▶ _PROVIDED PASSAGE_:
Segment Open

Still, the burst of growth is unusual for student housing, which has long been considered a slow and steady niche sector. According to Whitaker, in each year from 2010 to 2020, purpose-built student housing rents only grew by about two percent.
Peter Blutreich, who facilitates partnerships at Rent College Pads, a platform dedicated to helping students find off-campus housing, cited a few factors that may have contributed to high rental prices for student housing. Closures and the high price of materials slowed construction of both off-campus and on-campus housing during the pandemic, so when students flooded back to campus in 2021 and 2022, their options were limited. Additionally, some colleges have admitted larger freshman classes than they did before the pandemic, forcing more students to live off campus.
“It was a perfect storm coming out of COVID for the institutional settings and institutional markets,” he said.
Moving Out of Student Housing
Even if Whitaker is right and student housing rental increases slow down in the coming years, the ongoing surge is impacting students attending college now.
Nick Madincea, the incoming student government president at Baylor University in Waco, Texas, lived for two years in an apartment complex within a block of the university. Then the building jacked up the rent by a whopping 50 percent; his portion—he lived with three roommates—jumped from $614 to $914 a month.
Instead of renewing his lease, Madincea decided to relocate to an apartment complex two miles from campus.
“I come from a single-parent household. I would not be at Baylor if it weren’t for a full-ride scholarship I’m on, and I have to pay rent myself each month,” he said.
Jeremy Vickers, an associate vice president in the Office of External Affairs at Baylor, said that over the past decade or so, a number of national student housing companies have moved into town and built housing near campus with rents higher than most in the area. They hinge their hopes on the idea that students will be willing to pay a premium for the location and the amenities that these apartments typically offer, including recreation facilities, study areas and even free coffee.

Segment Closed

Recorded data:
Segment Open

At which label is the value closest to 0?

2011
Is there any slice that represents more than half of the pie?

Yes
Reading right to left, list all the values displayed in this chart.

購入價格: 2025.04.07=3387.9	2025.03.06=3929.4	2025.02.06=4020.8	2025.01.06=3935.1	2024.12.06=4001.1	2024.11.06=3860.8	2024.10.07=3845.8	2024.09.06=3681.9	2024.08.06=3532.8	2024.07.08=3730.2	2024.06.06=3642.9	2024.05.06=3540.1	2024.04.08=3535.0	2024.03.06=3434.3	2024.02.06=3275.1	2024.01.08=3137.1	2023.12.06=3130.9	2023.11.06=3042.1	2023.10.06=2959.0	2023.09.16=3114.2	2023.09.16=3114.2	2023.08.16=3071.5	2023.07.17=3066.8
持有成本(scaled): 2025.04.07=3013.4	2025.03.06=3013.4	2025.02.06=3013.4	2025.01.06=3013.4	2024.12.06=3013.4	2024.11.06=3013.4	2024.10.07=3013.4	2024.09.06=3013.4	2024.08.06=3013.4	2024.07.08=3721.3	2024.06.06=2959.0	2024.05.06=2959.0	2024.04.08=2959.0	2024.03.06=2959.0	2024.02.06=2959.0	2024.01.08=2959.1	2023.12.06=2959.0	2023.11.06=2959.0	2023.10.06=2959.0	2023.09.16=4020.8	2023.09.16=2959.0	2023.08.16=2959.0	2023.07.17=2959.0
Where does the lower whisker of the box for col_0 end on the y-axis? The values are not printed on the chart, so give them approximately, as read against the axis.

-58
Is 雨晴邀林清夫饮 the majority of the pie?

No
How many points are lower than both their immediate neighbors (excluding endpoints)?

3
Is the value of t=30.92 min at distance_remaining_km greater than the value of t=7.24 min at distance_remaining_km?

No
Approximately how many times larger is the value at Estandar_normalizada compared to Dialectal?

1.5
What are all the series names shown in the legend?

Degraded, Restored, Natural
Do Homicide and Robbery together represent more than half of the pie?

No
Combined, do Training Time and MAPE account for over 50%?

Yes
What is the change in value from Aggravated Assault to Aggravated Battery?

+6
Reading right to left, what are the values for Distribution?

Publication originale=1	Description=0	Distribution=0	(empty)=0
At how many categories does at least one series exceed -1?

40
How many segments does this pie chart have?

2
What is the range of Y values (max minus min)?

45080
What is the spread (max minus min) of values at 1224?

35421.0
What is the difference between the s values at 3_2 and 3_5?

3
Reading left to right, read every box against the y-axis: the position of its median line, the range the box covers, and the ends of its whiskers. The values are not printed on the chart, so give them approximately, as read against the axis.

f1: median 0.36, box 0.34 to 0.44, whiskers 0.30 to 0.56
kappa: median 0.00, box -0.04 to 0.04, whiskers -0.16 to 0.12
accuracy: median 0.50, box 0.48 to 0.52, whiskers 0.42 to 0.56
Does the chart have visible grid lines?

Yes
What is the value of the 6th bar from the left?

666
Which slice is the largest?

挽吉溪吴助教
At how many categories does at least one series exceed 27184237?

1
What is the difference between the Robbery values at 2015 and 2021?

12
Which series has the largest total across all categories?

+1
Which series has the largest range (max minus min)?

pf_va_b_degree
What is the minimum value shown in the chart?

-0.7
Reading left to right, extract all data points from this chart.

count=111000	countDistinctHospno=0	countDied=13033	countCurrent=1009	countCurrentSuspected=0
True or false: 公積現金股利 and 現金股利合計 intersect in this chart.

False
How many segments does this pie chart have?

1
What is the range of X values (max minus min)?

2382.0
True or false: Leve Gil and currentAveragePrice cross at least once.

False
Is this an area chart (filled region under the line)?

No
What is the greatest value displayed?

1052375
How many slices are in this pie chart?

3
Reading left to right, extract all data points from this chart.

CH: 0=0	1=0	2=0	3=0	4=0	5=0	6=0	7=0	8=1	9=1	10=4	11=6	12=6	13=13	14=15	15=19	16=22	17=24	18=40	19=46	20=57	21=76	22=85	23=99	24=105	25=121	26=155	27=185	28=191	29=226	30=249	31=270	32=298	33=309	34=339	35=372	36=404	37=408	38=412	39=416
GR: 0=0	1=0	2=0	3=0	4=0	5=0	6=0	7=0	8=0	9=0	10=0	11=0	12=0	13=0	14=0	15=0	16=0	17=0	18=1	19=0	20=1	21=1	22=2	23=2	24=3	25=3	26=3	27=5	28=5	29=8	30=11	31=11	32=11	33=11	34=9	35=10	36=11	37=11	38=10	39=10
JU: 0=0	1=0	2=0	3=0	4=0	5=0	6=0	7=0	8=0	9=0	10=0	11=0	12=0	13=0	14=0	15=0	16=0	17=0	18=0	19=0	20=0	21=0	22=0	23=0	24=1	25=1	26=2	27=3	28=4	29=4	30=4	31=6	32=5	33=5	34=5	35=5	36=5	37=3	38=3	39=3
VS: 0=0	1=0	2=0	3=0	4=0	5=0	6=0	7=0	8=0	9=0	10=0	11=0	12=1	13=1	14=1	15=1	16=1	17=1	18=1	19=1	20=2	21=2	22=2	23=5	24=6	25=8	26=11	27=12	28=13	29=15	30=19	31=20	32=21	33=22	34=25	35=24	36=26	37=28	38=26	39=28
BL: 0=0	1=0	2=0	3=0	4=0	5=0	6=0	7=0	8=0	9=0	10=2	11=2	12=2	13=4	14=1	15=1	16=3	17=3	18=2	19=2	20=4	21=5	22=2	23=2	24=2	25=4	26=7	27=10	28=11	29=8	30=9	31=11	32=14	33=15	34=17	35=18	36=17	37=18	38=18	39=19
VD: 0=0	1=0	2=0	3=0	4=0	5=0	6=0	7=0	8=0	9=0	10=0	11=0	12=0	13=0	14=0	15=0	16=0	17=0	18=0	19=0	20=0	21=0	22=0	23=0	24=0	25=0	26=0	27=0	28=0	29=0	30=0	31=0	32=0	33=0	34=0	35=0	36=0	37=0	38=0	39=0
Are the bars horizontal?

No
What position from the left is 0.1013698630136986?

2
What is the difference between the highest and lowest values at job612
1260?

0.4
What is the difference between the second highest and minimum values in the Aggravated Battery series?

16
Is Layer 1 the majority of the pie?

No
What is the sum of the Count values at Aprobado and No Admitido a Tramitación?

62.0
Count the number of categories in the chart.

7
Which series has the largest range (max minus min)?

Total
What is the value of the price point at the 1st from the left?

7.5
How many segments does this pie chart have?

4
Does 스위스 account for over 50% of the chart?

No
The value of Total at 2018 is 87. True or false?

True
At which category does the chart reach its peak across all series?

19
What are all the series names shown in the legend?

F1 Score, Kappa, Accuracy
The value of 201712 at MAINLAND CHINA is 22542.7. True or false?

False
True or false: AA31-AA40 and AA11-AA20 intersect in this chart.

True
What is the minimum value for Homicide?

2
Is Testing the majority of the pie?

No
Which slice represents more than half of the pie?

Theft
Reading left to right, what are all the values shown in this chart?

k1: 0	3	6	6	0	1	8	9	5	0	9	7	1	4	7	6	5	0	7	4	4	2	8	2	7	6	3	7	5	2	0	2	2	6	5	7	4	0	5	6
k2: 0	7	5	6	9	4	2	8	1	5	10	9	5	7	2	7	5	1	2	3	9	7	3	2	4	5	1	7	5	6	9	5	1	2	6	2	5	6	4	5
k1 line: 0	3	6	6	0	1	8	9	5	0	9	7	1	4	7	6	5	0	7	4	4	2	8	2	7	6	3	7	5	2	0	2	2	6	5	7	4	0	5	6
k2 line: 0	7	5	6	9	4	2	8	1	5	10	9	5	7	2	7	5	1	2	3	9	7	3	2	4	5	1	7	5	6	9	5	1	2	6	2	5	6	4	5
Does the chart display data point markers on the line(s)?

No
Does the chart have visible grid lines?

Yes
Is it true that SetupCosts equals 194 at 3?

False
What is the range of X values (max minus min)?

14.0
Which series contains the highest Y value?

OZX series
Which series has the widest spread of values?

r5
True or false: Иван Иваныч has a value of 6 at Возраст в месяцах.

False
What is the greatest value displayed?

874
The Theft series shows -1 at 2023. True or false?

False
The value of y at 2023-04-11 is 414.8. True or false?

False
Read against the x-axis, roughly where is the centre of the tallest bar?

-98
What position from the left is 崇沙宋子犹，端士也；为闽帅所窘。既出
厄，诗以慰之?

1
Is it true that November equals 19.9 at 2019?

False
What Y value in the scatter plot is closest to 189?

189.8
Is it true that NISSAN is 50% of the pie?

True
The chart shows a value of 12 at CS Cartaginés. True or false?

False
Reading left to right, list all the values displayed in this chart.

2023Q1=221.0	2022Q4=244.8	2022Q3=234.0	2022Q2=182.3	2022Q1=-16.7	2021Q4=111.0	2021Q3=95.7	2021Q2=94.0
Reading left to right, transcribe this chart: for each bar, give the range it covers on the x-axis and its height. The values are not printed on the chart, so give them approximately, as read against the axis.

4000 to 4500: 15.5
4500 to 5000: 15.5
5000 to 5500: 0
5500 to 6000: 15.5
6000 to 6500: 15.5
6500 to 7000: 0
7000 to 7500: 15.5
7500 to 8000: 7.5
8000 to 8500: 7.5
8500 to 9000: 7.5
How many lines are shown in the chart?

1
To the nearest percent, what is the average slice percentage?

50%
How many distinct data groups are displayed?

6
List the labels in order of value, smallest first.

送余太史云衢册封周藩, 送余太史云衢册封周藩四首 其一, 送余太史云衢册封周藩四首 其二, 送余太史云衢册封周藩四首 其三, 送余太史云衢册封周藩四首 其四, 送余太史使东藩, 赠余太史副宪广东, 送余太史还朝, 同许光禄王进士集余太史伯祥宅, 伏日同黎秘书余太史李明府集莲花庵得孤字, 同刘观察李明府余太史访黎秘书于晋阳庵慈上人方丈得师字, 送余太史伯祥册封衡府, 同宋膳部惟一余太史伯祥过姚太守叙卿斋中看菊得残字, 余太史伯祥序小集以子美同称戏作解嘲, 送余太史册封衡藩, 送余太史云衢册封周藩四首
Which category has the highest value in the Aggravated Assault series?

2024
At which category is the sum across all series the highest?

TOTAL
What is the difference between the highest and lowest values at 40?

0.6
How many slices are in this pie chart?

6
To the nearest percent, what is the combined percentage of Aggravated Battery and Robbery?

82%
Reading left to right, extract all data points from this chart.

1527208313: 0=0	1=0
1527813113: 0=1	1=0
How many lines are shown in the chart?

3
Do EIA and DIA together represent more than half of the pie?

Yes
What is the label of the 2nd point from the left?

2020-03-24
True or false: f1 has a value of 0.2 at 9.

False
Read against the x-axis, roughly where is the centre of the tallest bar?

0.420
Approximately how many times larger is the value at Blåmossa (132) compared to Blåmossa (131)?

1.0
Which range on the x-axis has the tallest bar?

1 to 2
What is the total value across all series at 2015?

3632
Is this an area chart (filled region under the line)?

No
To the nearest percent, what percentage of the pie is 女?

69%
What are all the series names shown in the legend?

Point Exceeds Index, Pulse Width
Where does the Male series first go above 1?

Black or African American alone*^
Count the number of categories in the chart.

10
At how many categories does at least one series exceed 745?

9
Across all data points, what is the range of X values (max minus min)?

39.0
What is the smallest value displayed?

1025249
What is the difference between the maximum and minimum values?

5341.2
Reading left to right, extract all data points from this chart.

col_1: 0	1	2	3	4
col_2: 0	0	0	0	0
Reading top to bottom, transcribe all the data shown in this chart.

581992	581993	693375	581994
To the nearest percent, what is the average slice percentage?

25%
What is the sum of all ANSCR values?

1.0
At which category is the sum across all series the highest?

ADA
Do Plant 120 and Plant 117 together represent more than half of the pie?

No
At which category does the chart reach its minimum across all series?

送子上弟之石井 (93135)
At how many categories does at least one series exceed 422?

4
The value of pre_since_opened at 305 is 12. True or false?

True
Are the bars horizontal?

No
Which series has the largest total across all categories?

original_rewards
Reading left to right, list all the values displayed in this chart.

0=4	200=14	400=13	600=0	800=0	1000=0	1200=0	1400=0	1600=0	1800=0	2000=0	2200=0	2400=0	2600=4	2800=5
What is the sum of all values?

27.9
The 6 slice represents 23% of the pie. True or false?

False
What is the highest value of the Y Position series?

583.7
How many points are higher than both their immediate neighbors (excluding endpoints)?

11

Segment Closed

▶ _REQUIREMENT_:
Could you extend the article on rising student housing rents, starting right after its final sentence? You won't need the listing for this.

▶ _RESULT FOR THIS EXERCISE_:
“Students do tend to prefer to be near the campus for practical reasons but also for the sense of community. When you’re surrounded by college students and every morning you’re walking together or biking together to campus or at night eating dinner together, that creates a sense of collegiality,” Vickers said.
According to RealPage, the greater Waco area has seen one of the country’s greatest changes in student housing rental rates, which skyrocketed an average of 17.2 percent from May 2022 to May 2023. Vickers noted that the spike stems in part from what’s known locally as the “Magnolia Effect,” in which the extreme popularity of HGTV power couple Chip and Joanna Gaines—whose design firm, Magnolia Homes, is based in Waco, where they also shot their show, Fixer Upper,—has drawn high numbers of new residents to the city.
Whitaker said he doesn’t think the trend will contribute significantly to how students choose their housing.
Still, Madincea said he’s seen a change in his fellow students’ attitudes toward living off-campus, with some opting to rent out large houses with groups of friends to save money rather than try to stay in a luxury apartment building.
Rent College Pads, which partners with Baylor, is also looking for ways to capitalize on students who don’t want to live in purpose-built housing. The company, Blutreich said, works to connect with mom-and-pop landlords in a given community and lists them on the site so students know their full range of housing choices.
“Students have always sought the best deal,” he said. These days, they may just have to look a little further from campus to find it.